(Input)

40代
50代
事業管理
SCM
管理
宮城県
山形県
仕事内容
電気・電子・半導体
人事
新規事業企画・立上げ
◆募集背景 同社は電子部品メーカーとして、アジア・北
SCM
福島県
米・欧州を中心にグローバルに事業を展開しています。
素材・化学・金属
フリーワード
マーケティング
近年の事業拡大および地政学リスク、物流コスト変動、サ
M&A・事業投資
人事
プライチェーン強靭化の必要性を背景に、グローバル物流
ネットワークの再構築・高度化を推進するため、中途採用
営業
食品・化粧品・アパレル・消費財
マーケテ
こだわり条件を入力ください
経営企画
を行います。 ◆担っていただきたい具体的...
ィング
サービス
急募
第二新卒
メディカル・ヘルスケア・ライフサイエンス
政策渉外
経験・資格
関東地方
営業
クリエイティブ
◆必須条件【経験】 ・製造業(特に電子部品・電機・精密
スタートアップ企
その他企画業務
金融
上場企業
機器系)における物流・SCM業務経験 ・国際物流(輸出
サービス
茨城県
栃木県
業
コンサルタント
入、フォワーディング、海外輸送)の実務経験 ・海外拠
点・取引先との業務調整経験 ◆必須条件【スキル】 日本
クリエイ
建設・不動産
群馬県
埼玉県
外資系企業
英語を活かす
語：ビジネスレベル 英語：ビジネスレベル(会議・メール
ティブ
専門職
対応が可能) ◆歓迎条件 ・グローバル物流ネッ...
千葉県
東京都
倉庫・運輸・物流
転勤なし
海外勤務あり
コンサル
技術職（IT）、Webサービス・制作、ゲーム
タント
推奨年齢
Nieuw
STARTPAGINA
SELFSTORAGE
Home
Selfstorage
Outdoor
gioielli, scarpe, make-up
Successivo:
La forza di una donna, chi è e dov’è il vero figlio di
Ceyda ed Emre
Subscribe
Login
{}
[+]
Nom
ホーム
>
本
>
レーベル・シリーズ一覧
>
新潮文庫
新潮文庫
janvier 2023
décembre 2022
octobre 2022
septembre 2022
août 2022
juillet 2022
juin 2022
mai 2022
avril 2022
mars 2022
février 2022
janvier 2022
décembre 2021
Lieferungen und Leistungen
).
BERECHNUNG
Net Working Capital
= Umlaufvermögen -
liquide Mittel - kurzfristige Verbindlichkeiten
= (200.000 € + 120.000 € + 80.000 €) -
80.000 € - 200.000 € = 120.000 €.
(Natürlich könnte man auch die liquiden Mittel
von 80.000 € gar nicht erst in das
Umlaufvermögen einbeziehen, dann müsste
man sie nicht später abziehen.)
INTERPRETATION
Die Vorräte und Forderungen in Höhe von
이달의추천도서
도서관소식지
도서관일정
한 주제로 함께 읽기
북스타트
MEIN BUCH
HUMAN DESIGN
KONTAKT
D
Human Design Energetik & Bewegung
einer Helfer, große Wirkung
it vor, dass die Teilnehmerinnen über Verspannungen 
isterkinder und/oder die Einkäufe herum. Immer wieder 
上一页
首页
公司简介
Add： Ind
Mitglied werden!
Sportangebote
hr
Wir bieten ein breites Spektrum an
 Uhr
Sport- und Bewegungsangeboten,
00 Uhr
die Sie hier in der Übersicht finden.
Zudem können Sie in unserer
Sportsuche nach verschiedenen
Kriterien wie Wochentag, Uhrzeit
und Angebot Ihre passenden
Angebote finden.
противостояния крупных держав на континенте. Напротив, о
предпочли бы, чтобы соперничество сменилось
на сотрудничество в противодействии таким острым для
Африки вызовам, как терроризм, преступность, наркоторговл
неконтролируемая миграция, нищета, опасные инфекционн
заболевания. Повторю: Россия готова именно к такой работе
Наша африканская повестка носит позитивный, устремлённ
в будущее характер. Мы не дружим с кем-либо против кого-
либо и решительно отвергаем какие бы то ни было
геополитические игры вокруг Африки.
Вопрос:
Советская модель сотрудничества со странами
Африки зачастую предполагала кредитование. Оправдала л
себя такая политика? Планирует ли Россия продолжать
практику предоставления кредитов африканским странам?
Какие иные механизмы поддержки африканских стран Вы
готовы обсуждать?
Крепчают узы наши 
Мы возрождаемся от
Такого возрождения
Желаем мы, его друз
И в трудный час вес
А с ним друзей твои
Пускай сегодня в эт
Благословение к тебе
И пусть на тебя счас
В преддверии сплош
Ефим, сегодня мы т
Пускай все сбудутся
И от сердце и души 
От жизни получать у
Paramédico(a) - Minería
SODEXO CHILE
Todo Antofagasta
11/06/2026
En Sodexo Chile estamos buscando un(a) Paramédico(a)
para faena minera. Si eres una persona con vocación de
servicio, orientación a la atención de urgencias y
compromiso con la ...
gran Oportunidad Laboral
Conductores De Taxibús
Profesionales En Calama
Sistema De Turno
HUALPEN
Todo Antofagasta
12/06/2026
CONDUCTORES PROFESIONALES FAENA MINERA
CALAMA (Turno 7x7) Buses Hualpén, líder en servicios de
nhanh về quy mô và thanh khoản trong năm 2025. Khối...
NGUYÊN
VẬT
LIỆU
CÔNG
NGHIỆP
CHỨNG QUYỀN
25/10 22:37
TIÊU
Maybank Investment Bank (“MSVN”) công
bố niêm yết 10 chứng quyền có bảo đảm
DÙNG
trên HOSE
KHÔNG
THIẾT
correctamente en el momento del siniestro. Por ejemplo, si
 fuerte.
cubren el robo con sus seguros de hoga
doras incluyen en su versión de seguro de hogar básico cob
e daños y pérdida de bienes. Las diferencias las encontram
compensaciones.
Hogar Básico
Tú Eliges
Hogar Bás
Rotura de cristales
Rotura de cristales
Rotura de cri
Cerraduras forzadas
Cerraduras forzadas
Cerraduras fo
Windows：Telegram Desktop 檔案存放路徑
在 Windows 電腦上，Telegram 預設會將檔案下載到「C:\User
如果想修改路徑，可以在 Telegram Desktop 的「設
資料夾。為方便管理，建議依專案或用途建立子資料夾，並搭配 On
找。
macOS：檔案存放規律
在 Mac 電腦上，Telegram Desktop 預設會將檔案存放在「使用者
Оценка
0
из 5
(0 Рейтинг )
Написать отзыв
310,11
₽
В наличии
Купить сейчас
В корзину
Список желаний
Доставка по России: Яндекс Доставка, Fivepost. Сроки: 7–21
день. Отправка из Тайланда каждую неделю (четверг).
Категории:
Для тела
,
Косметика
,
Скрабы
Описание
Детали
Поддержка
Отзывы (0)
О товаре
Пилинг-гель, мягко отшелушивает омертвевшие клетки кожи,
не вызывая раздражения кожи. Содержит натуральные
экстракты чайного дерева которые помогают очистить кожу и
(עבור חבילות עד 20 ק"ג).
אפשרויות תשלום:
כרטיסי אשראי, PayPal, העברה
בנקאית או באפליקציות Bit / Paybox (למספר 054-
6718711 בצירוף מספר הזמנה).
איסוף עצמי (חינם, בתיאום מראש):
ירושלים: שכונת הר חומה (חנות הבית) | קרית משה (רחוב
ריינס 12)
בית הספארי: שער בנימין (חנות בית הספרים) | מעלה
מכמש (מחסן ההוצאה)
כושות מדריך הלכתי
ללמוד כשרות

(End Input)

Work task:
Copy each entry exactly.

Answer box:
40代
50代
事業管理
SCM
管理
宮城県
山形県
仕事内容
電気・電子・半導体
人事
新規事業企画・立上げ
◆募集背景 同社は電子部品メーカーとして、アジア・北
SCM
福島県
米・欧州を中心にグローバルに事業を展開しています。
素材・化学・金属
フリーワード
マーケティング
近年の事業拡大および地政学リスク、物流コスト変動、サ
M&A・事業投資
人事
プライチェーン強靭化の必要性を背景に、グローバル物流
ネットワークの再構築・高度化を推進するため、中途採用
営業
食品・化粧品・アパレル・消費財
マーケテ
こだわり条件を入力ください
経営企画
を行います。 ◆担っていただきたい具体的...
ィング
サービス
急募
第二新卒
メディカル・ヘルスケア・ライフサイエンス
政策渉外
経験・資格
関東地方
営業
クリエイティブ
◆必須条件【経験】 ・製造業(特に電子部品・電機・精密
スタートアップ企
その他企画業務
金融
上場企業
機器系)における物流・SCM業務経験 ・国際物流(輸出
サービス
茨城県
栃木県
業
コンサルタント
入、フォワーディング、海外輸送)の実務経験 ・海外拠
点・取引先との業務調整経験 ◆必須条件【スキル】 日本
クリエイ
建設・不動産
群馬県
埼玉県
外資系企業
英語を活かす
語：ビジネスレベル 英語：ビジネスレベル(会議・メール
ティブ
専門職
対応が可能) ◆歓迎条件 ・グローバル物流ネッ...
千葉県
東京都
倉庫・運輸・物流
転勤なし
海外勤務あり
コンサル
技術職（IT）、Webサービス・制作、ゲーム
タント
推奨年齢
Nieuw
STARTPAGINA
SELFSTORAGE
Home
Selfstorage
Outdoor
gioielli, scarpe, make-up
Successivo:
La forza di una donna, chi è e dov’è il vero figlio di
Ceyda ed Emre
Subscribe
Login
{}
[+]
Nom
ホーム
>
本
>
レーベル・シリーズ一覧
>
新潮文庫
新潮文庫
janvier 2023
décembre 2022
octobre 2022
septembre 2022
août 2022
juillet 2022
juin 2022
mai 2022
avril 2022
mars 2022
février 2022
janvier 2022
décembre 2021
Lieferungen und Leistungen
).
BERECHNUNG
Net Working Capital
= Umlaufvermögen -
liquide Mittel - kurzfristige Verbindlichkeiten
= (200.000 € + 120.000 € + 80.000 €) -
80.000 € - 200.000 € = 120.000 €.
(Natürlich könnte man auch die liquiden Mittel
von 80.000 € gar nicht erst in das
Umlaufvermögen einbeziehen, dann müsste
man sie nicht später abziehen.)
INTERPRETATION
Die Vorräte und Forderungen in Höhe von
이달의추천도서
도서관소식지
도서관일정
한 주제로 함께 읽기
북스타트
MEIN BUCH
HUMAN DESIGN
KONTAKT
D
Human Design Energetik & Bewegung
einer Helfer, große Wirkung
it vor, dass die Teilnehmerinnen über Verspannungen 
isterkinder und/oder die Einkäufe herum. Immer wieder 
上一页
首页
公司简介
Add： Ind
Mitglied werden!
Sportangebote
hr
Wir bieten ein breites Spektrum an
 Uhr
Sport- und Bewegungsangeboten,
00 Uhr
die Sie hier in der Übersicht finden.
Zudem können Sie in unserer
Sportsuche nach verschiedenen
Kriterien wie Wochentag, Uhrzeit
und Angebot Ihre passenden
Angebote finden.
противостояния крупных держав на континенте. Напротив, о
предпочли бы, чтобы соперничество сменилось
на сотрудничество в противодействии таким острым для
Африки вызовам, как терроризм, преступность, наркоторговл
неконтролируемая миграция, нищета, опасные инфекционн
заболевания. Повторю: Россия готова именно к такой работе
Наша африканская повестка носит позитивный, устремлённ
в будущее характер. Мы не дружим с кем-либо против кого-
либо и решительно отвергаем какие бы то ни было
геополитические игры вокруг Африки.
Вопрос:
Советская модель сотрудничества со странами
Африки зачастую предполагала кредитование. Оправдала л
себя такая политика? Планирует ли Россия продолжать
практику предоставления кредитов африканским странам?
Какие иные механизмы поддержки африканских стран Вы
готовы обсуждать?
Крепчают узы наши 
Мы возрождаемся от
Такого возрождения
Желаем мы, его друз
И в трудный час вес
А с ним друзей твои
Пускай сегодня в эт
Благословение к тебе
И пусть на тебя счас
В преддверии сплош
Ефим, сегодня мы т
Пускай все сбудутся
И от сердце и души 
От жизни получать у
Paramédico(a) - Minería
SODEXO CHILE
Todo Antofagasta
11/06/2026
En Sodexo Chile estamos buscando un(a) Paramédico(a)
para faena minera. Si eres una persona con vocación de
servicio, orientación a la atención de urgencias y
compromiso con la ...
gran Oportunidad Laboral
Conductores De Taxibús
Profesionales En Calama
Sistema De Turno
HUALPEN
Todo Antofagasta
12/06/2026
CONDUCTORES PROFESIONALES FAENA MINERA
CALAMA (Turno 7x7) Buses Hualpén, líder en servicios de
nhanh về quy mô và thanh khoản trong năm 2025. Khối...
NGUYÊN
VẬT
LIỆU
CÔNG
NGHIỆP
CHỨNG QUYỀN
25/10 22:37
TIÊU
Maybank Investment Bank (“MSVN”) công
bố niêm yết 10 chứng quyền có bảo đảm
DÙNG
trên HOSE
KHÔNG
THIẾT
correctamente en el momento del siniestro. Por ejemplo, si
 fuerte.
cubren el robo con sus seguros de hoga
doras incluyen en su versión de seguro de hogar básico cob
e daños y pérdida de bienes. Las diferencias las encontram
compensaciones.
Hogar Básico
Tú Eliges
Hogar Bás
Rotura de cristales
Rotura de cristales
Rotura de cri
Cerraduras forzadas
Cerraduras forzadas
Cerraduras fo
Windows：Telegram Desktop 檔案存放路徑
在 Windows 電腦上，Telegram 預設會將檔案下載到「C:\User
如果想修改路徑，可以在 Telegram Desktop 的「設
資料夾。為方便管理，建議依專案或用途建立子資料夾，並搭配 On
找。
macOS：檔案存放規律
在 Mac 電腦上，Telegram Desktop 預設會將檔案存放在「使用者
Оценка
0
из 5
(0 Рейтинг )
Написать отзыв
310,11
₽
В наличии
Купить сейчас
В корзину
Список желаний
Доставка по России: Яндекс Доставка, Fivepost. Сроки: 7–21
день. Отправка из Тайланда каждую неделю (четверг).
Категории:
Для тела
,
Косметика
,
Скрабы
Описание
Детали
Поддержка
Отзывы (0)
О товаре
Пилинг-гель, мягко отшелушивает омертвевшие клетки кожи,
не вызывая раздражения кожи. Содержит натуральные
экстракты чайного дерева которые помогают очистить кожу и
(עבור חבילות עד 20 ק"ג).
אפשרויות תשלום:
כרטיסי אשראי, PayPal, העברה
בנקאית או באפליקציות Bit / Paybox (למספר 054-
6718711 בצירוף מספר הזמנה).
איסוף עצמי (חינם, בתיאום מראש):
ירושלים: שכונת הר חומה (חנות הבית) | קרית משה (רחוב
ריינס 12)
בית הספארי: שער בנימין (חנות בית הספרים) | מעלה
מכמש (מחסן ההוצאה)
כושות מדריך הלכתי
ללמוד כשרות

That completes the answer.